15. Section 156(3) occurs in Chapter XII, under the caption: 'Information to the Police and their powers to investigate'; while Section 202 is in Chapter XV which bears the heading 'Of complaints to Magistrates'. The power to order police investigation under Section 156(3) is different from the power to direct investigation conferred by Section 202(1). The two operate in distinct spheres at different stages. The first is exercisable at the pre-cognizance stage, the second at the post-cognizance stage when the Magistrate is in seisin of the case. That is to say in the case of a complaint regarding the commission of a cognizable offence, the power under Section 156(3) can be invoked by the Magistrate before he takes cognizance of the offence under Section 190(1)(a). But if he once takes such cognizance and embarks upon the procedure embodied in Chapter XV, he is not competent to switch back to the pre-cognizance stage and avail of Section 156(3). It may be noted further that an order made under Sub-section (3) of Section 156, is in the nature of a peremptory reminder or intimation to the police to exercise their plenary powers of investigation under Section 156(1). Such an investigation embraces the entire continuous process which begins with the collection of evidence under Section 156 and ends with a report or chargesheet under Section 173. On the other hand Section 202 comes in at a stage when some evidence has been collected by the Magistrate in proceedings under Chapter XV, but the same is deemed insufficient to take a decision as to the next step in the prescribed procedure. In such a situation, the Magistrate is empowered under Section 202 to direct within the limits circumscribed by that section, an investigation 'for the purpose of deciding whether or not here is sufficient ground for proceeding'. Thus the object of an investigation under Section 202 is not to initiate a fresh case on police report but to assist the Magistrate in completing proceedings already instituted upon a complaint before him.

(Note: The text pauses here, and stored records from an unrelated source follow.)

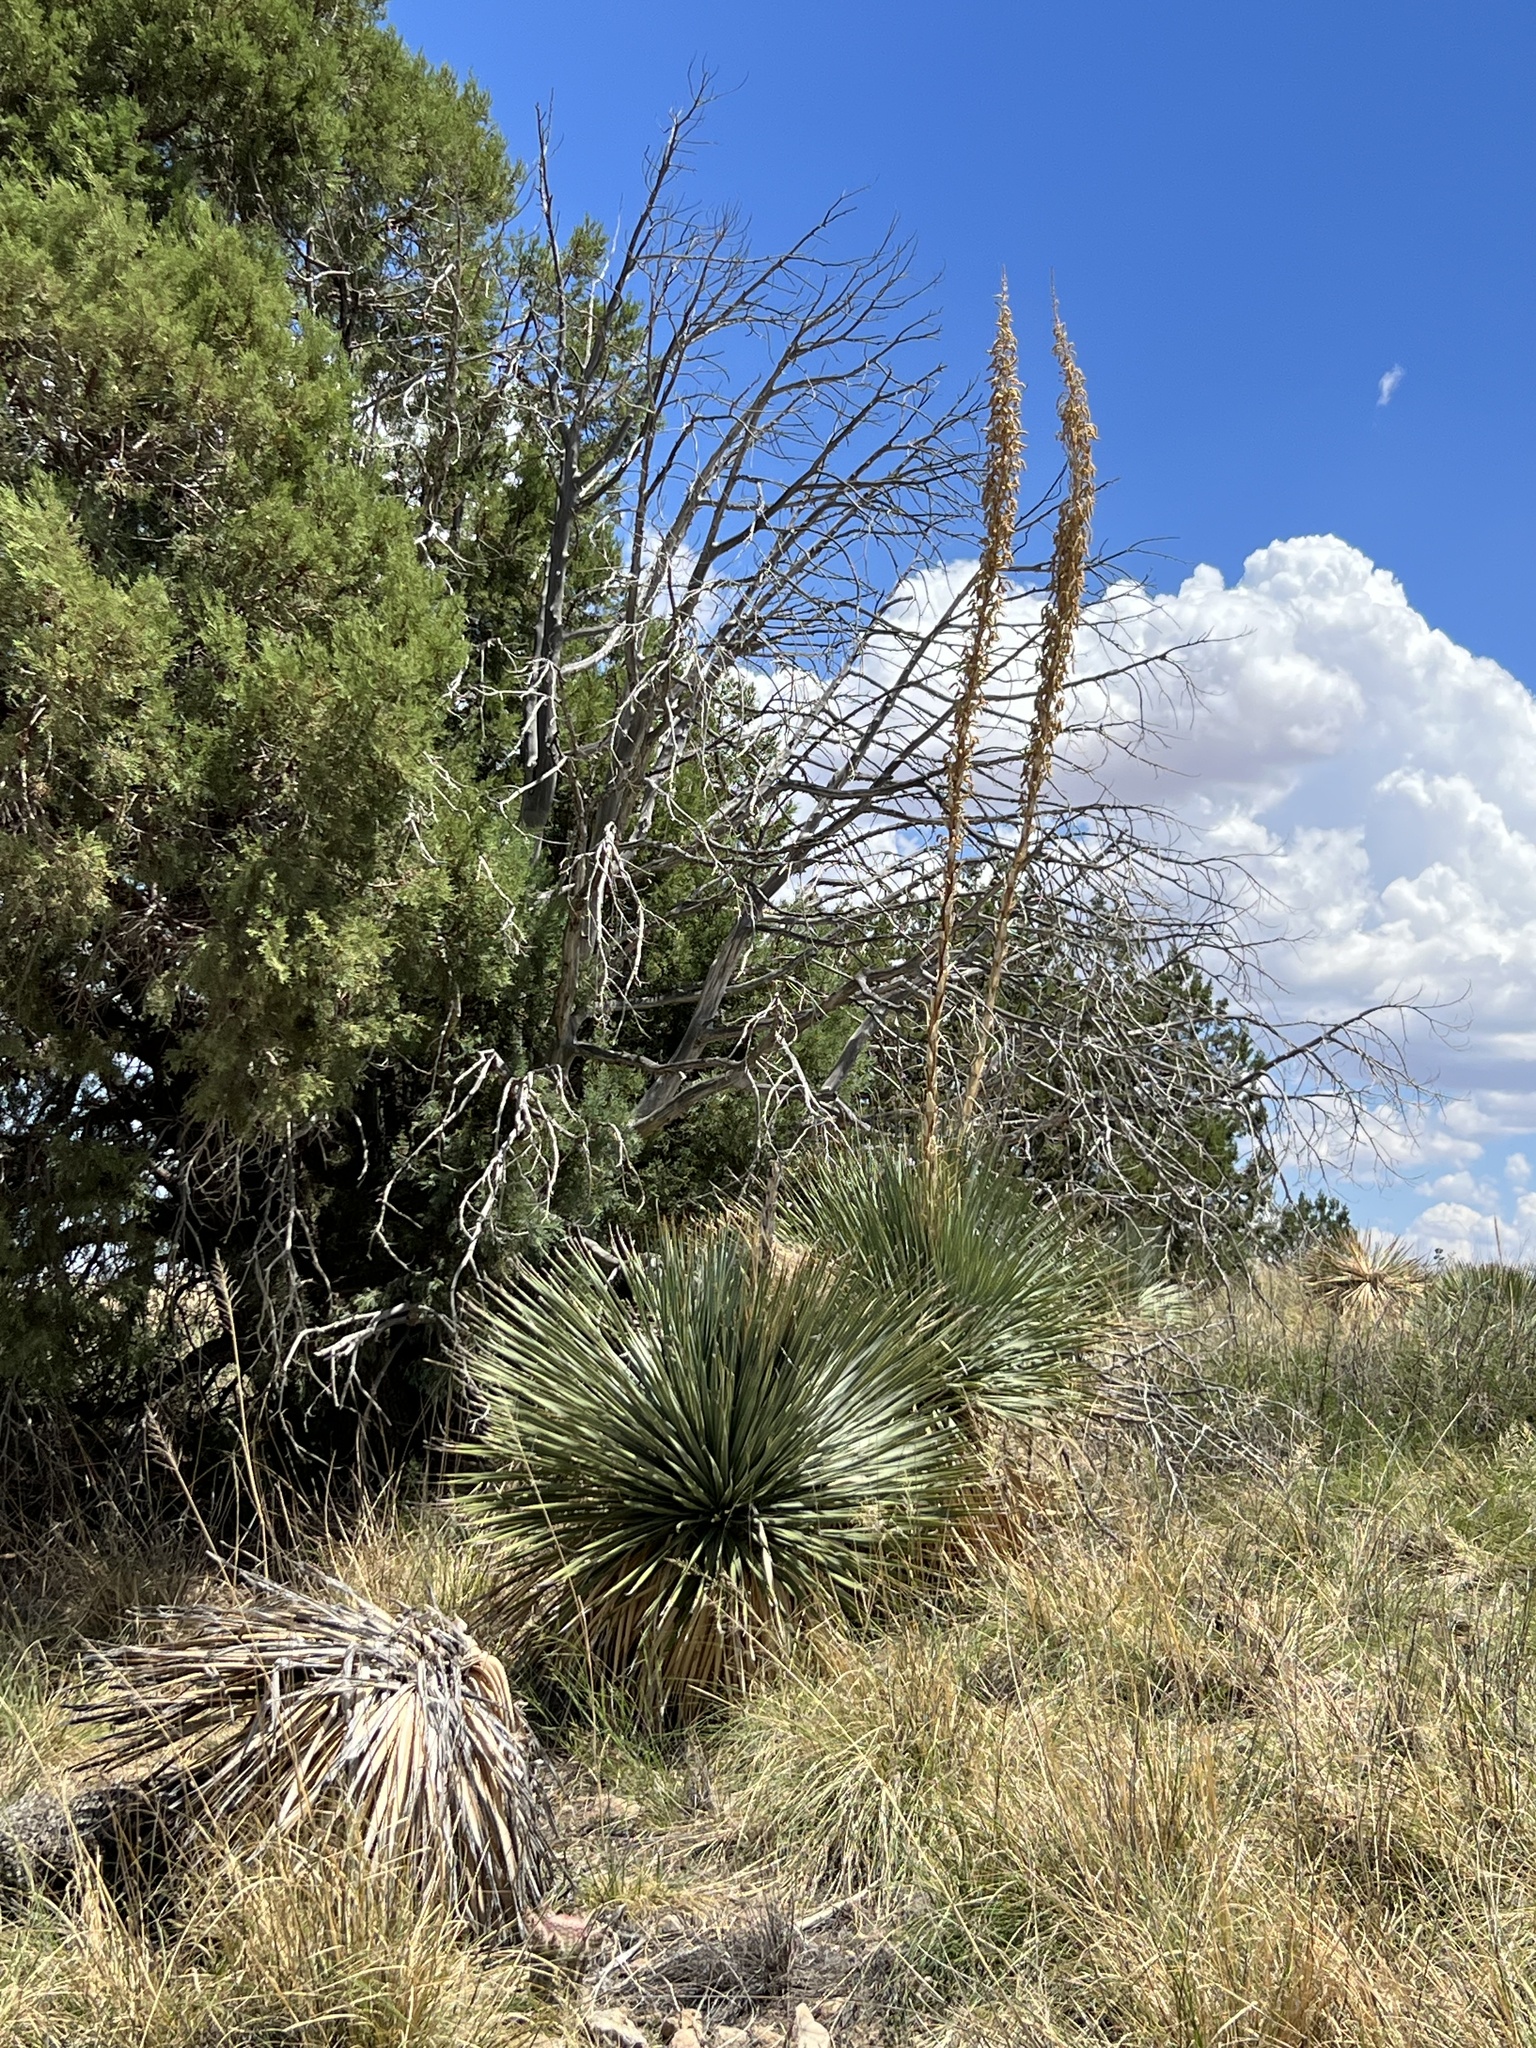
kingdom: Plantae
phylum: Tracheophyta
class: Liliopsida
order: Asparagales
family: Asparagaceae
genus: Dasylirion
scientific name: Dasylirion wheeleri
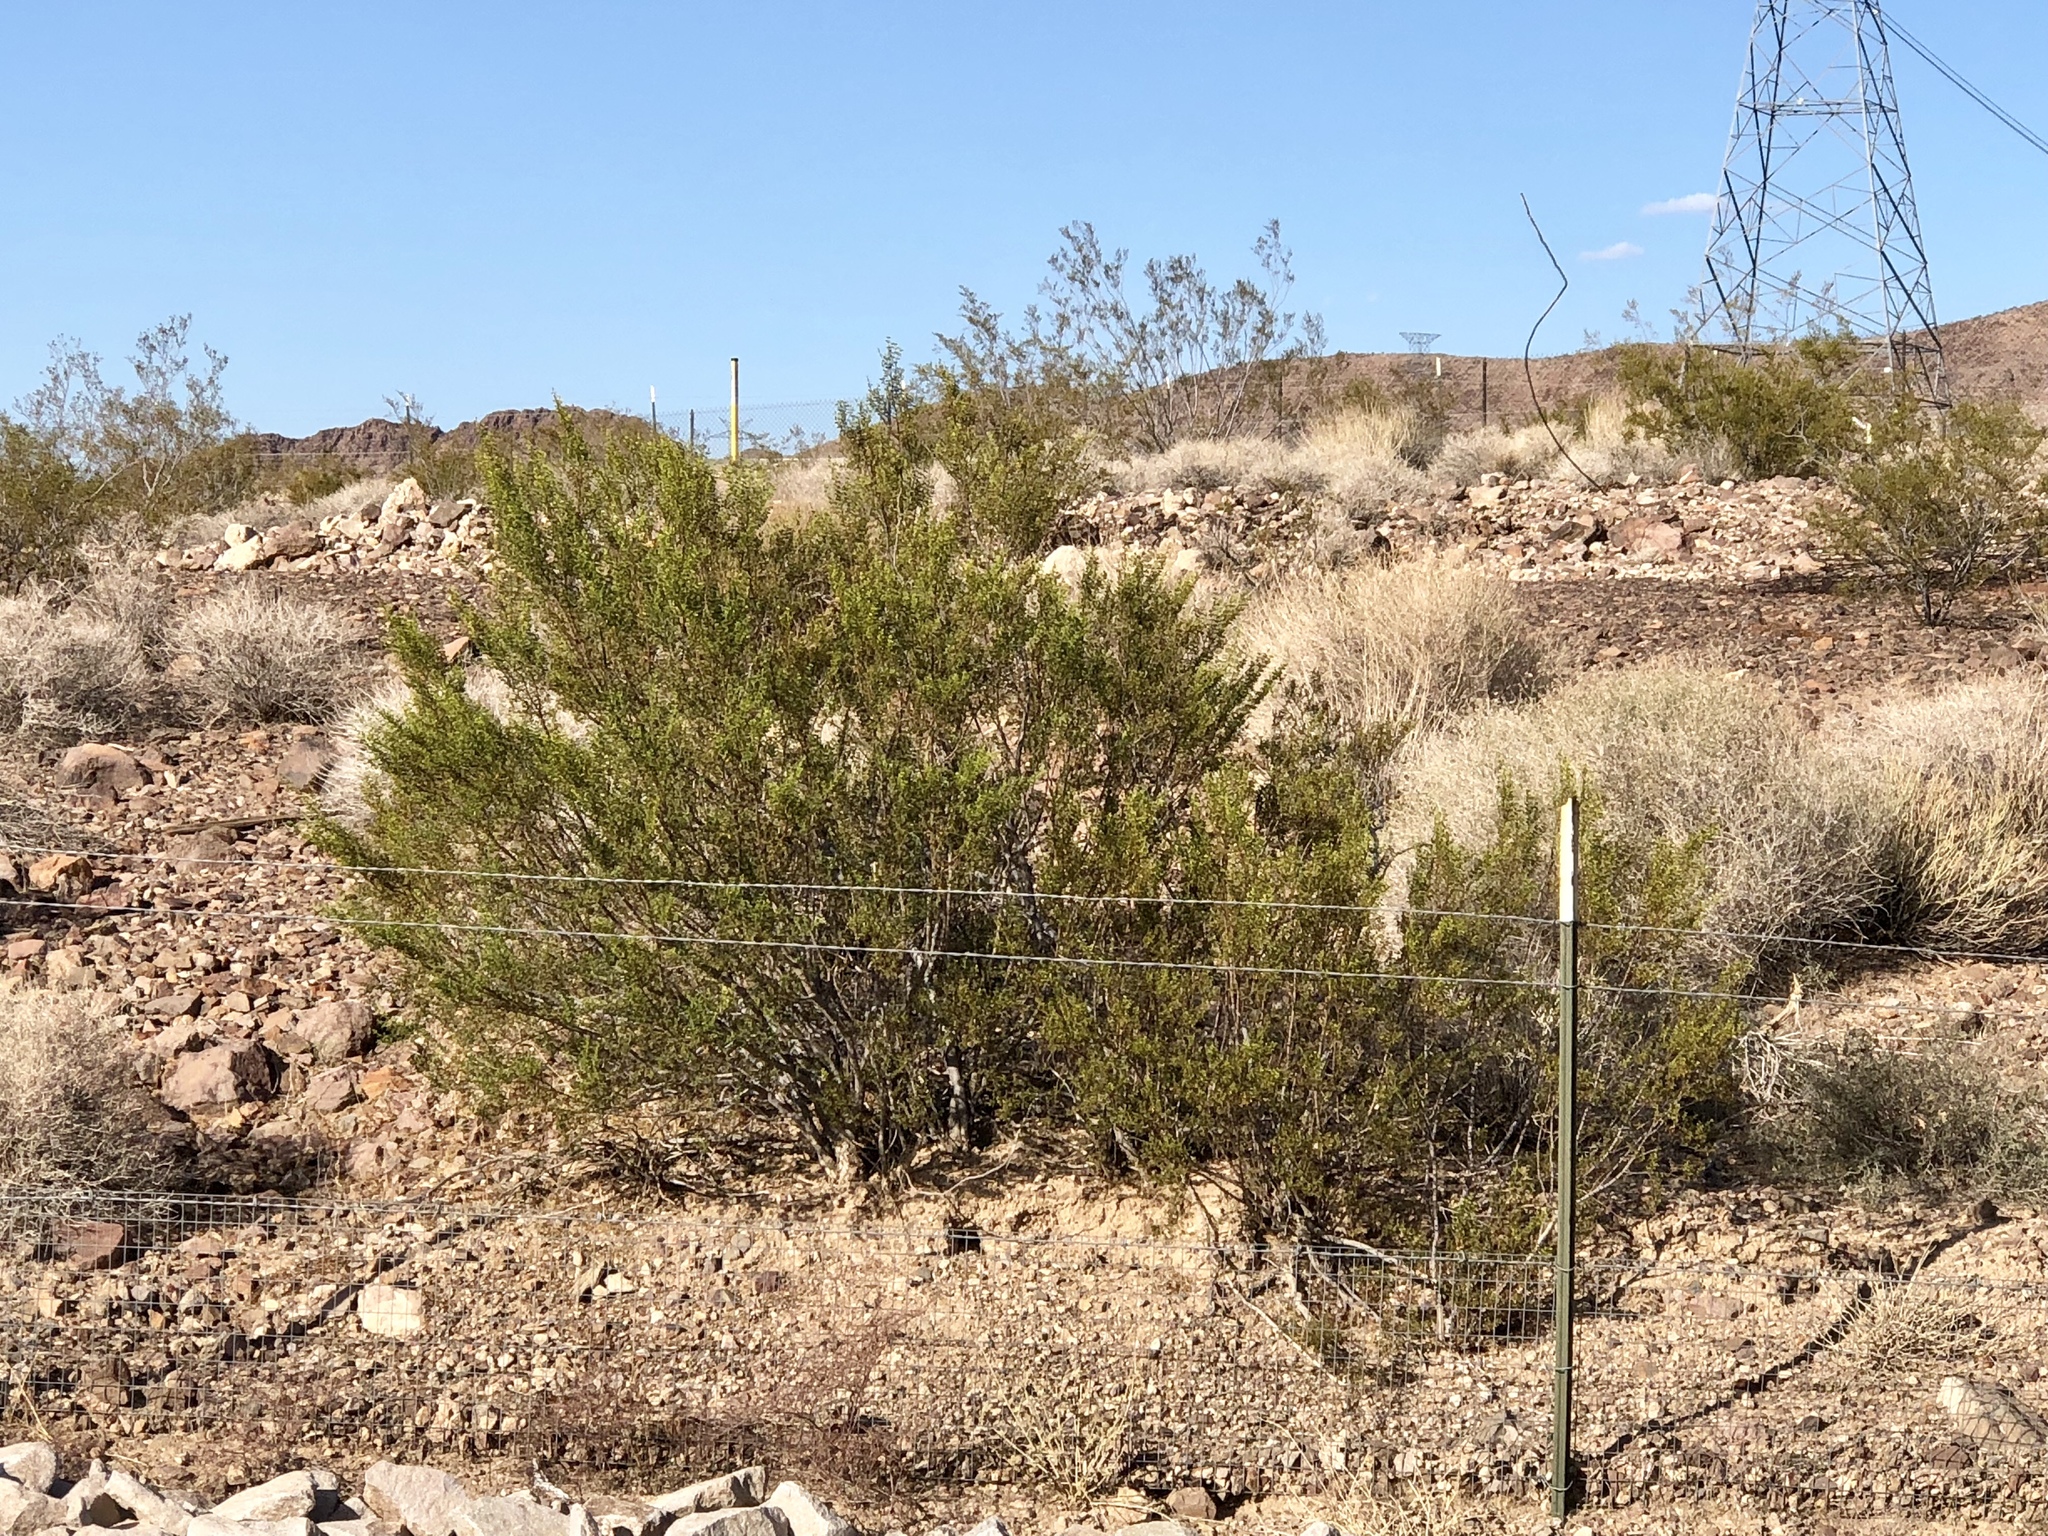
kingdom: Plantae
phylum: Tracheophyta
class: Magnoliopsida
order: Zygophyllales
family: Zygophyllaceae
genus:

16. In the instant case the Magistrate did not apply his mind to the complaint for deciding whether or not there is sufficient ground for proceeding; but only for ordering an investigation under Section 156(3). He did not bring into motion the machinery of Chapter XV. He did not examine the complaint or his witnesses under Section 200, Cr.P.C., which is the first step in the procedure prescribed under that Chapter. The question of taking the next step of that procedure envisaged in Section 202 did not arise. Instead of taking cognizance of the offence, he has, in the exercise of his discretion, sent the complaint for investigation by police under Section 156.
17. This being the position, Section 202(1), 1st Proviso was not attracted. Indeed, it is not necessary for the decision of this case to express any final opinion on the ambit and scope of the 1st Proviso to Section 202(1) of the Code, of 1973. Suffice it to say, the stage at which Section 202 could become operative was never reached in this case. We have therefore in keeping with the well-established practice of the Court, decided only that much which was essential for the disposal of this appeal, and no more.
18. For the foregoing reasons, we answer the question posed, in the negative, and dismiss this appeal.